What to do:
Could you set down exactly the lines in the records below between the line holding "19: (154, 131, 5.11)" and the line holding "32: (296, 218, 1.92)", inclusive?

Records for processing:
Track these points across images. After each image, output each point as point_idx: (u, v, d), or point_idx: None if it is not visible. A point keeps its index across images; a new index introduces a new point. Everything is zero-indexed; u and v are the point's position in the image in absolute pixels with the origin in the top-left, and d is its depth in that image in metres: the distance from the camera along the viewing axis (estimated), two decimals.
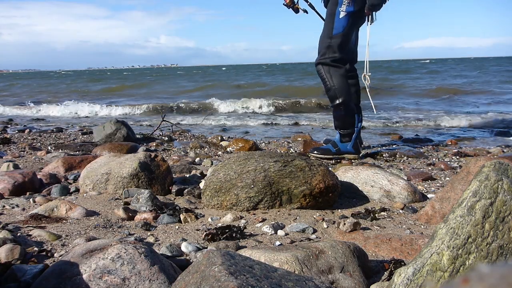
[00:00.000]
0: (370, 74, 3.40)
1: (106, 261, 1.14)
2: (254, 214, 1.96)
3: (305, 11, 3.63)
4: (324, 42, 3.32)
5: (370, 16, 3.25)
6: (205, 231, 1.70)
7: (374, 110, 3.54)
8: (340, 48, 3.28)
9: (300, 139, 4.66)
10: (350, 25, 3.27)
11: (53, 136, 5.06)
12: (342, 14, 3.23)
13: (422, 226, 1.86)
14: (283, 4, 3.66)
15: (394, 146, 4.24)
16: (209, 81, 20.16)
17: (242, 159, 2.09)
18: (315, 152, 3.50)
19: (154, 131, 5.11)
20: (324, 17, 3.41)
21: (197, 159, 3.43)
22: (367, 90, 3.45)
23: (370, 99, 3.45)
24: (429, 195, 2.35)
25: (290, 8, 3.66)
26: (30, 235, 1.62)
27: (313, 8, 3.60)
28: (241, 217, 1.91)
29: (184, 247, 1.54)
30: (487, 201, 1.04)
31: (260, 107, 8.98)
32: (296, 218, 1.92)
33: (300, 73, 24.81)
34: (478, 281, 0.29)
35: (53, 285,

Result for this exercise:
19: (154, 131, 5.11)
20: (324, 17, 3.41)
21: (197, 159, 3.43)
22: (367, 90, 3.45)
23: (370, 99, 3.45)
24: (429, 195, 2.35)
25: (290, 8, 3.66)
26: (30, 235, 1.62)
27: (313, 8, 3.60)
28: (241, 217, 1.91)
29: (184, 247, 1.54)
30: (487, 201, 1.04)
31: (260, 107, 8.98)
32: (296, 218, 1.92)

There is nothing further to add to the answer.